Here, had the administratrix been informed promptly that Mrs. Fowler repudiated the authority and acts of Mr. Fowler, she might for aught we know, have recovered the money back from him, or from the banks which cashed the checks. The like doctrine is *476laid down in the cases of Wardrop v. Dunlop, (1 Hun., 325); Brisbane v. Adams, (3 N. Y., 129), and Commercial Bank of Buffalo v. Warren, (15 N. Y., 577), and numerous other cases.

But, the counsel for the contestant contends that it has not been shown that the husband had authority to endorse his wife’s checks, and that when she failed to object to these items, on obtaining full knowledge of them, she was uninformed as to all of the facts relating to the manner in which these payments were made. I fail to see any force in these objections. It strikes me it was utterly immaterial as to whether the endorsement of the checks was within the scope of his agency, or whether she did or did not know how he had endorsed them. It was only material that she should know the payments had been made, not how they were made, to him.
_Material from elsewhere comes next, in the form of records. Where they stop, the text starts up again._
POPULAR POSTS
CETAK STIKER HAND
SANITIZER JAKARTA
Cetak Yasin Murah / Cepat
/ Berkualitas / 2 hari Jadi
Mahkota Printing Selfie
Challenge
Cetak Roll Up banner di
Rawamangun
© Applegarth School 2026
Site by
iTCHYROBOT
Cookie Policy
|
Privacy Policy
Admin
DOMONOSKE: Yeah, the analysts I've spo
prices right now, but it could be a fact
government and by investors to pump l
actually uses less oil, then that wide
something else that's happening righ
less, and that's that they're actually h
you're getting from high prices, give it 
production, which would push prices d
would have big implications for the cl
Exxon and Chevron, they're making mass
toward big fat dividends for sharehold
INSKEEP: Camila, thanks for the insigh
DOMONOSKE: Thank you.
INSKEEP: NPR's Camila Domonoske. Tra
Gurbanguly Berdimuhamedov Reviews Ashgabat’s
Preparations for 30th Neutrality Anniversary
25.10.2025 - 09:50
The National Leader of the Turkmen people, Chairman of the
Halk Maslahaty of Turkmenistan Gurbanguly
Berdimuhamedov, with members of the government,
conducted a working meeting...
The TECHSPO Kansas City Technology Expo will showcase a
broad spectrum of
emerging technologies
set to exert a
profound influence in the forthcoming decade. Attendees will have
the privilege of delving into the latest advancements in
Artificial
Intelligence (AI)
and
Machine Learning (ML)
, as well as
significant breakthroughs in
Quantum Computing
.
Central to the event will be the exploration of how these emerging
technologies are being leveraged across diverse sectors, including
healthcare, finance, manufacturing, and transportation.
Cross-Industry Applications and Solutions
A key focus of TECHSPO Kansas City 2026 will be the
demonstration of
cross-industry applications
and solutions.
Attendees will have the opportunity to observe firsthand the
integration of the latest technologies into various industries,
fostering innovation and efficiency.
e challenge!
There was contradictory evidence as to whether the contestant at the time of her interview with Mr. Opdyke in regard to the statement refused or not to give a receipt for these payments. It seems to have been desired by Mr. Opdyke to obtain what has been called a consolidated refunding receipt, embracing all the payments. He testifies he informed her he had given, or sent to her husband such a receipt for her to execute and return to him, and that she did not object to doing so. She says she declined to execute it. No such prepared receipt was then presented to her. In any event, I think it of no moment, as her declining to execute such receipt could not fairly be construed into an objection to the payments, and especially in view of the fact that she never objected to them until this proceeding was instituted.

*477I have looked into most of the numerous authorities referred to in the elaborate and able briefs furnished by the respective counsel, and the result is embodied in the views above expressed.

A decree accordingly, without costs to either party as against the other.